[Collected data]
━━━━━━━━━━━━━━━━━━━━

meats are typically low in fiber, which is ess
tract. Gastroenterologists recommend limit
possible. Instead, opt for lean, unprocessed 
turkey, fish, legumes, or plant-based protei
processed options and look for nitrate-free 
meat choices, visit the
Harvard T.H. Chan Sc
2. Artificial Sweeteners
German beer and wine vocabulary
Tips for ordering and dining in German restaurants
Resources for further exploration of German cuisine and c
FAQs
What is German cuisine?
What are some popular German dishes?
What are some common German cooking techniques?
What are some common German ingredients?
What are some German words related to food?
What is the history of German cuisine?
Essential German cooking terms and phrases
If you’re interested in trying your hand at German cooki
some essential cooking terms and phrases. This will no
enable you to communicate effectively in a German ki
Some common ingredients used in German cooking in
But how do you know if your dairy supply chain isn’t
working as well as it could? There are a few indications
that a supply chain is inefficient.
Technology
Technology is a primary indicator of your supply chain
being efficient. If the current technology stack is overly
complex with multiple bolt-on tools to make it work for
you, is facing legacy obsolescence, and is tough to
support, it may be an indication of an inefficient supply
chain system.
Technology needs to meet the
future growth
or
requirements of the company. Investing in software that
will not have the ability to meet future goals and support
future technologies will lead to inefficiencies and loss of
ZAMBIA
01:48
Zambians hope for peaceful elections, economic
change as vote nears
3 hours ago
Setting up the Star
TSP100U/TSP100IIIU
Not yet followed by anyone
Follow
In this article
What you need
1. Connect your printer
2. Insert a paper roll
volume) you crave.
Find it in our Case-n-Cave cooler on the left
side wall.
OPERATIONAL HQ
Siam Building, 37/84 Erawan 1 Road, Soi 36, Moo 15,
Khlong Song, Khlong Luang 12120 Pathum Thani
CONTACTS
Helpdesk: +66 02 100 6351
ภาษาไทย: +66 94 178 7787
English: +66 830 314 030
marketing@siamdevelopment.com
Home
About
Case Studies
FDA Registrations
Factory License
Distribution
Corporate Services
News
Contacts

━━━━━━━━━━━━━━━━━━━━

Would you return the entries exactly as they stand?

meats are typically low in fiber, which is ess
tract. Gastroenterologists recommend limit
possible. Instead, opt for lean, unprocessed 
turkey, fish, legumes, or plant-based protei
processed options and look for nitrate-free 
meat choices, visit the
Harvard T.H. Chan Sc
2. Artificial Sweeteners
German beer and wine vocabulary
Tips for ordering and dining in German restaurants
Resources for further exploration of German cuisine and c
FAQs
What is German cuisine?
What are some popular German dishes?
What are some common German cooking techniques?
What are some common German ingredients?
What are some German words related to food?
What is the history of German cuisine?
Essential German cooking terms and phrases
If you’re interested in trying your hand at German cooki
some essential cooking terms and phrases. This will no
enable you to communicate effectively in a German ki
Some common ingredients used in German cooking in
But how do you know if your dairy supply chain isn’t
working as well as it could? There are a few indications
that a supply chain is inefficient.
Technology
Technology is a primary indicator of your supply chain
being efficient. If the current technology stack is overly
complex with multiple bolt-on tools to make it work for
you, is facing legacy obsolescence, and is tough to
support, it may be an indication of an inefficient supply
chain system.
Technology needs to meet the
future growth
or
requirements of the company. Investing in software that
will not have the ability to meet future goals and support
future technologies will lead to inefficiencies and loss of
ZAMBIA
01:48
Zambians hope for peaceful elections, economic
change as vote nears
3 hours ago
Setting up the Star
TSP100U/TSP100IIIU
Not yet followed by anyone
Follow
In this article
What you need
1. Connect your printer
2. Insert a paper roll
volume) you crave.
Find it in our Case-n-Cave cooler on the left
side wall.
OPERATIONAL HQ
Siam Building, 37/84 Erawan 1 Road, Soi 36, Moo 15,
Khlong Song, Khlong Luang 12120 Pathum Thani
CONTACTS
Helpdesk: +66 02 100 6351
ภาษาไทย: +66 94 178 7787
English: +66 830 314 030
marketing@siamdevelopment.com
Home
About
Case Studies
FDA Registrations
Factory License
Distribution
Corporate Services
News
Contacts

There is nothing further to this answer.